1. Every tradition was once an innovation. By what virtue does conservatism recommend current tradition over innovations which may eventually become traditions in their own right?

2. One core mechanism of the conservative machine appears to be a specific type of fearmongery, the recipe for which goes something like this:

a. Find things which make people uneasy or uncertain, and amplify those fears -- make them afraid, repelled, disgusted, ashamed -- by speaking about the subjects in question as if any decent, right-thinking person would be repelled and disgusted by them too. (A little Biblical quote-mining never hurts, for adding that little frisson of deiphobia.)

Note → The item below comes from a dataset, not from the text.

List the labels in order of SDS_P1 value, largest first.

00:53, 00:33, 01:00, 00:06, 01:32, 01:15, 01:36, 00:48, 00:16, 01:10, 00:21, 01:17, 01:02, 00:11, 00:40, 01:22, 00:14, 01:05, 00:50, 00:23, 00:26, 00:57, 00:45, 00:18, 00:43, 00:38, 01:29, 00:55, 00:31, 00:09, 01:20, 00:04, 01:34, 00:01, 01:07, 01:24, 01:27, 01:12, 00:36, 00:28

b. Convince them -- again, by speaking with the assumption that this is what any decent person already fervently believes to be true -- that this fear and disgust is what elevates them above others, what makes them worthwhile, what saves them from becoming homeless and left to die alone and unloved and 30 pounds overweight in a VAN down by the RIVER. (Actually, that's much more a liberal type of fear; conservatives are apparently much more afraid of going to a mythical place where they will be subjected to vaguely-described tortures which nobody has ever actually witnessed. And here I had gotten the idea that they suffered from a lack of imagination! I guess it helps if you have the same fiction pounded into your head week after week from a very young age; the details probably fill in and become pretty vivid over time -- almost like they were describing something real.)

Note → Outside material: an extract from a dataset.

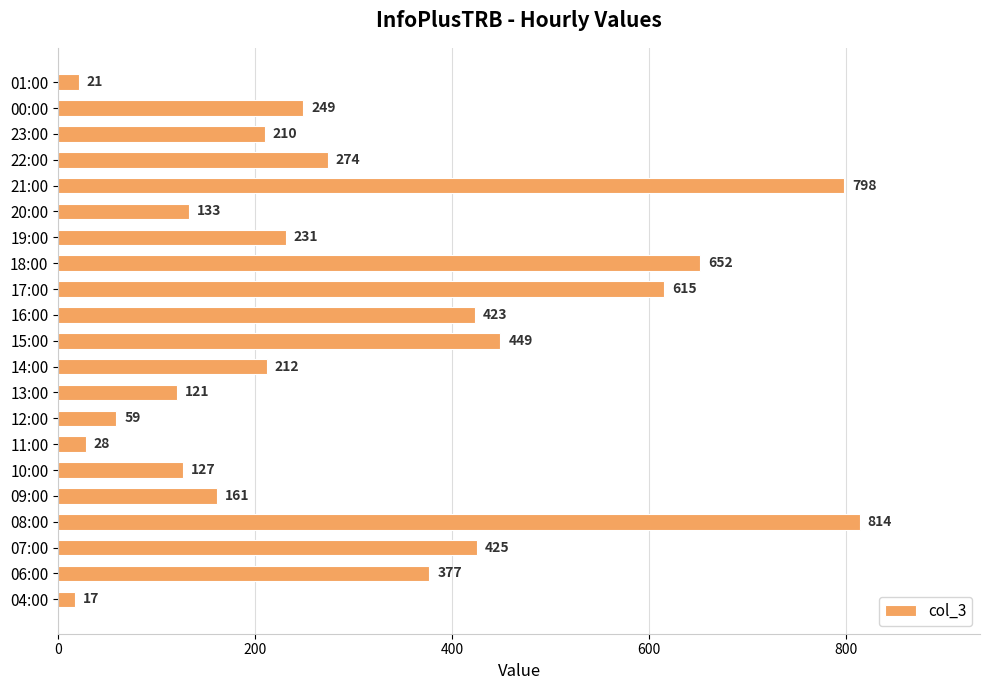

What is the average value?

305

c. Make sure they understand that you are one of the few who truly understand the sinister nature of the ghastly menace you have revealed to them, and that they have been abandoned by society at large. Convince them that, indeed, society at large does not share these core values by which they define their worth, and is in fact engaged in an active campaign (with the help of the dreaded X Agenda, where X = gay, liberal, pro-abortion, elitist, socialist, communist, Muslim, Darwinist, environmentalist, whatever...) to destroy and pillage their way of life.

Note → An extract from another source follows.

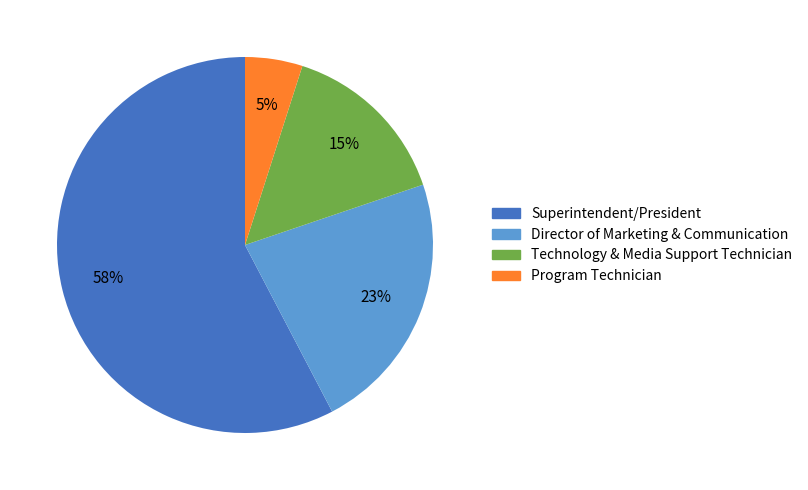

To the nearest percent, what is the average slice percentage?

25%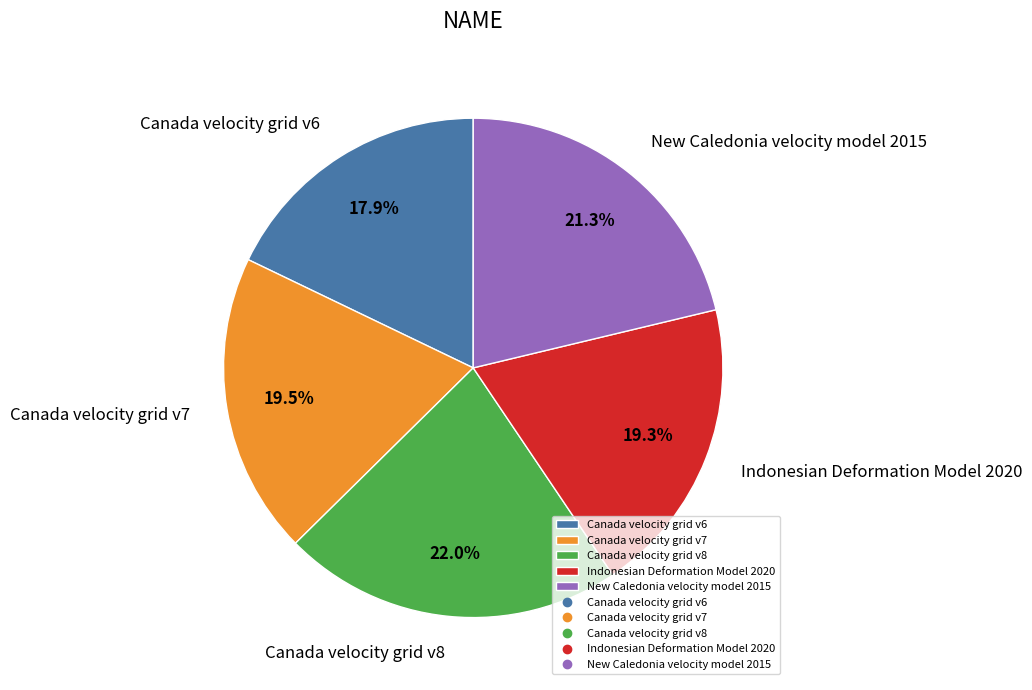

Combined, do Canada velocity grid v6 and Indonesian Deformation Model 2020 account for over 50%?

No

It's a lot like that episode of Star Trek where an alien entity that lives on anger contrives to trap a group of Klingons on the Enterprise, and then arranges the situation (via various unexplained but presumably SFnal means) so as to maximize the amount of mayhem and prevent negotiation.

When I first saw that episode, I thought it was just an allegory -- but it seems to be literally true, except that we don't need to invoke any unknown technology. Conservative fearmongery has evolved into a technique which quite effectively exploits humanity's worst instincts using nothing more extraordinary than the power of words.